I have a table with about 200 columns. I need to take a dump of the daily transaction data for ETL purposes. Its a MySQL DB. I tried that with Python both using pandas dataframe as well as basic write to CSV file method. I even tried to look for the same functionality using shell script. I saw one such for oracle Database using sqlplus. Following are my python codes with the two approaches:
Using Pandas:
import MySQLdb as mdb
import pandas as pd
host = ""
user = ''
pass_ = ''
db = ''
query = 'SELECT * FROM TABLE1'
conn = mdb.connect(host=host,
user=user, passwd=pass_,
db=db)
df = pd.read_sql(query, con=conn)
df.to_csv('resume_bank.csv', sep=',')
Using basic python file write:
import MySQLdb
import csv
import datetime
currentDate = datetime.datetime.now().date()
host = ""
user = ''
pass_ = ''
db = ''
table = ''
con = MySQLdb.connect(user=user, passwd=pass_, host=host, db=db, charset='utf8')
cursor = con.cursor()
query = "SELECT * FROM %s;" % table
cursor.execute(query)
with open('Data_on_%s.csv' % currentDate, 'w') as f:
writer = csv.writer(f)
for row in cursor.fetchall():
writer.writerow(row)
print('Done')
The table has about 300,000 records. It's taking too much time with both the python codes.

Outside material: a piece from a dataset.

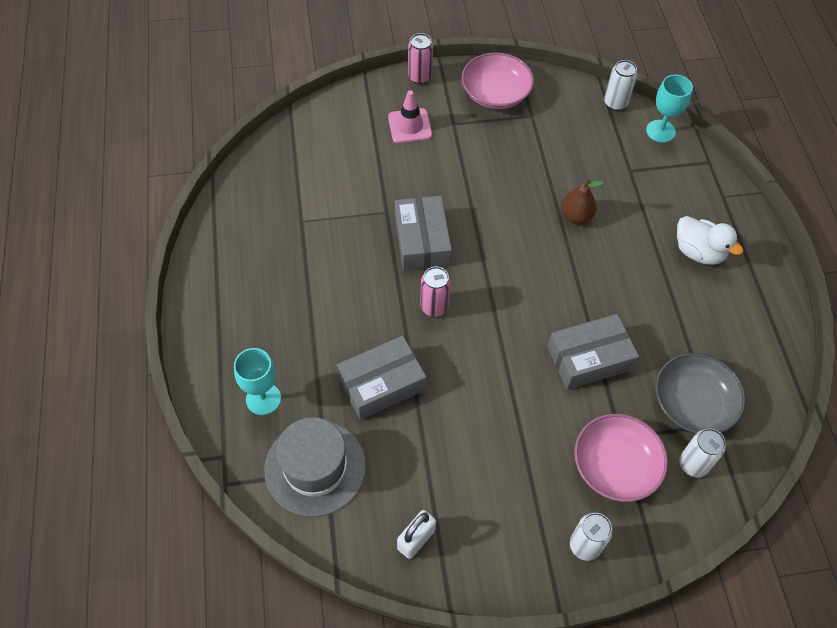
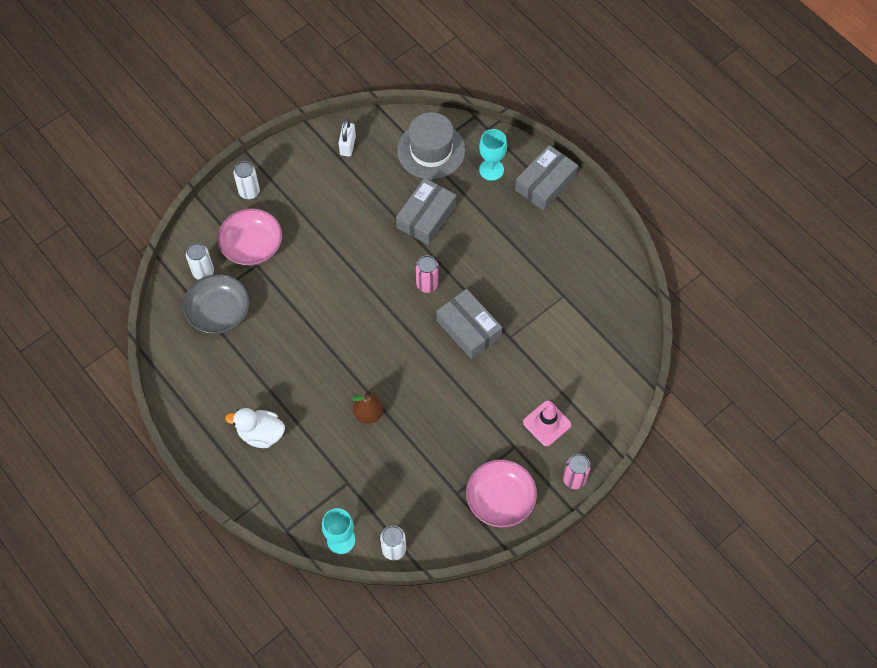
camera: 150 degrees right, 5 degrees up
(589, 358) = (302, 305): grey box -> grey box (545, 183)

Also, there's an issue with encoding here. The DB resultset has some latin-1 characters for which I'm getting some errors like : UnicodeEncodeError: 'ascii' codec can't encode character '\x96' in position 1078: ordinal not in range(128).
I need to save the CSV in Unicode format. Can you please help me with the best approach to perform this task.
A Unix based or Python based solution will work for me. This script needs to be run daily to dump daily data.